WHEN your kitty shows signs of jealousy, it needs more affection and reassurance

Sitting in the centre of the kitchen table, I strategically position myself to keep a sharp eye at my human who is being rather sentimental these days, way more than I like her to be. One morning, she discovered that a mother cat has had babies in the backyard in an old wooden crate lying there, abandoned for ages. Since then, I am beginning to feel that soon I will be abandoned.

She is always out there giving them food, milk and water, or covering them up in an old blanket or just standing around with tender eyes, while mine grow green with jealousy as each moment passes. Yes, I admit I am jealous, very jealous and I absolutely do not like to share my human with other cats nor can I stand her ‘oooing’ and ‘aaahhing’ at any other creature except myself.
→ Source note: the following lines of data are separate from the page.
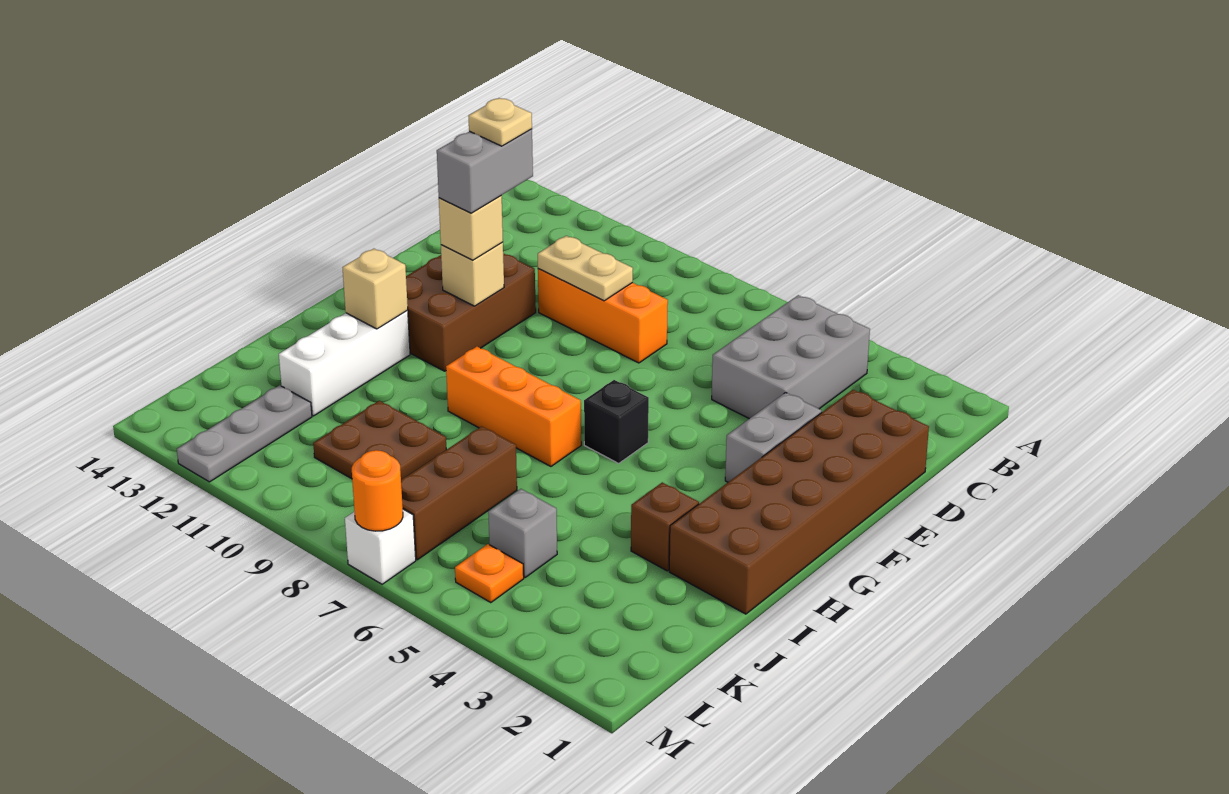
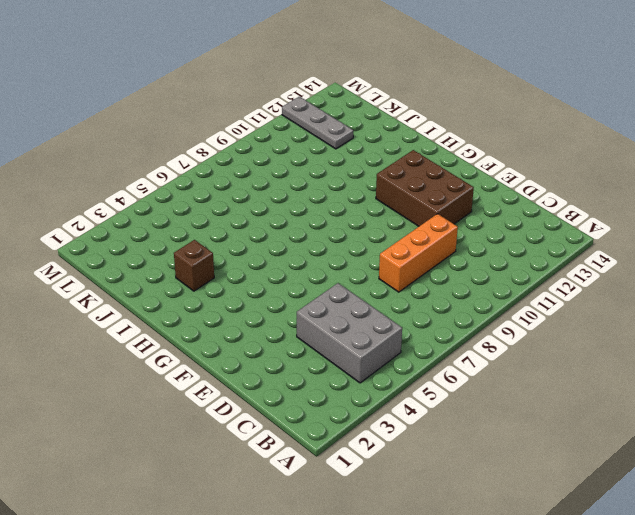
none -> brown brick D1:I2 level 1
none -> grey brick E3:F3 level 1
none -> black brick G6 level 1

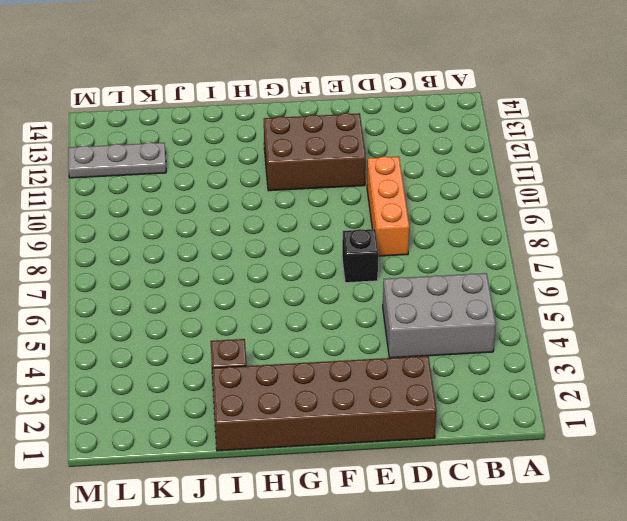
black brick E7 level 1 -> black brick G6 level 1
none -> grey brick E3:F3 level 1
none -> orange brick H7:H9 level 1
none -> white brick H12:J12 level 1

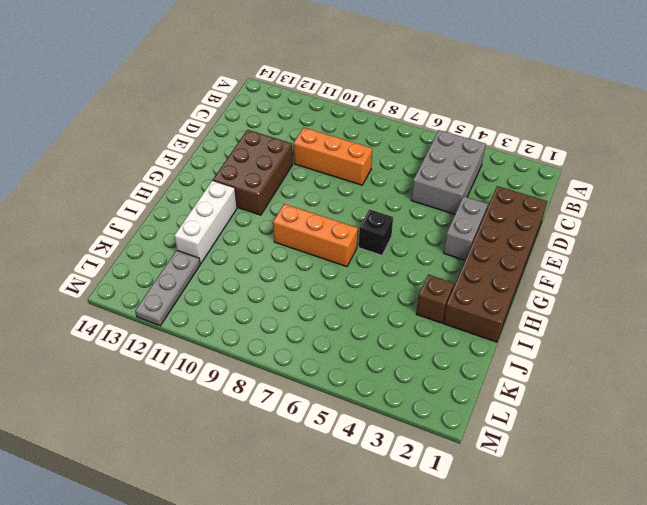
none -> brown brick J7:L7 level 1
none -> brown plate J9:K10 level 1
none -> grey brick K5 level 1

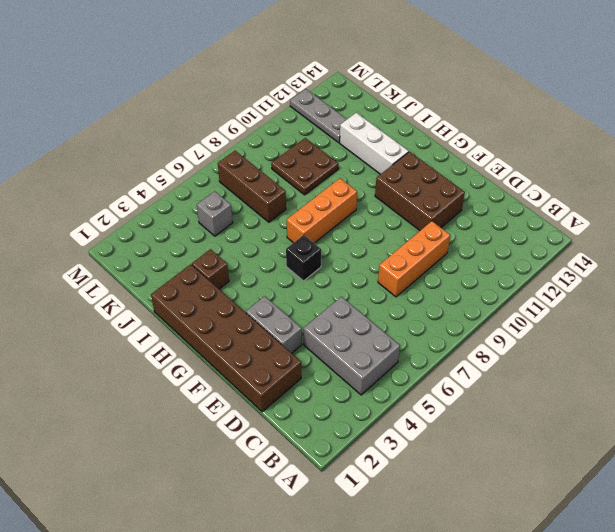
none -> orange plate L5 level 1
none -> white brick M7 level 1
none -> tan plate D9:D10 level 2

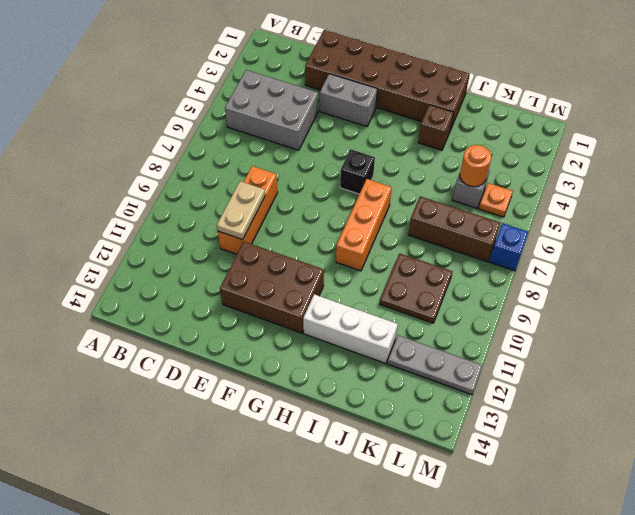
orange round brick K5 level 2 -> orange round brick M7 level 2
blue brick M7 level 1 -> white brick M7 level 1
none -> tan brick F11 level 2
none -> tan brick H12 level 2
none -> tan brick F11 level 3

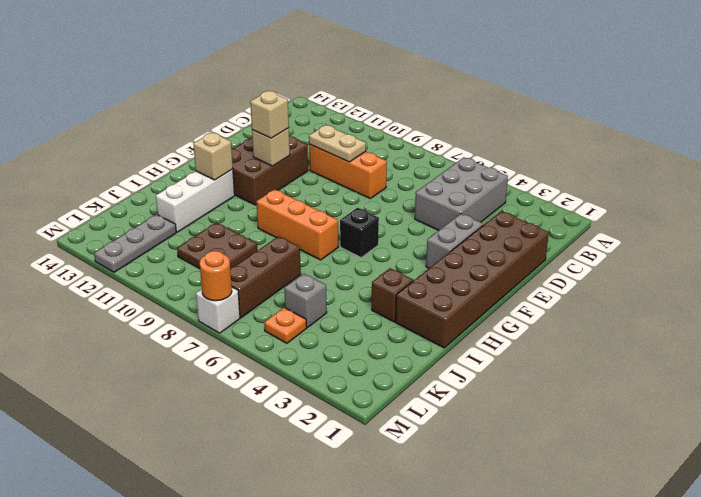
none -> grey brick E11:F11 level 4
none -> tan plate E11 level 5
They say that cat jealousy has the same roots as humans. It springs from insecurity and lack of confidence. I have not been deprived of love and affection in the past but I am certainly not ready for heartbreak. Loving and caring for them means that there is no loving and caring for me at that time, and it upsets me to no end. Just like a bigger slice of cake for you means having a smaller slice for me.

Well, you see a jealous cat doesn’t know that love doesn’t work that way. Jealous cats feel terribly insecure. If we come and hug you after feeling jealous, it is not love and devotion, it is insecurity and can go to a point where I can get aggressive and chase all the other cats and kittens away. But I know that it will upset my human and that is why I just sit here or follow her to the garden, but stay at a distance to see what she is doing. It doesn’t make me feel good at all. I need to find a way out of this.

The other day my human saw me hissing at them and got a fairly good idea of what I was going through. She told me that she was going to cuddle the kittens and much to my dismay, she did and then she picked me up, I resisted a little but she hugged me hard and tickled my belly and my ears the way I love it. I realised this was an ‘everybody gets some love round’ because again she started petting the mother cat, Lisa. I decided to sulk and wandered off to hide under the bed and take a nap. Isolation and a nap always work wonders for me.

I woke up feeling lonely and hungry. As I went into the kitchen, I was warmly greeted by my human with a tin of tuna. Oh, so she still loves me! As she heaped tuna from the tin on to my dish, a lot of fuss and kitty-talk followed that always works well on me.

I ate till I could eat no more and was sitting down to groom myself on my favourite kitchen counter, I was picked up again by my human, slung across her shoulder and taken to the lounge only to be draped on the couch. I sat close to her throughout the show that she was watching and she stroked my fur. This was love growing. I realised that a piece of cake may go out to the guests in the garden, but the whole cake is mine and enough for everybody.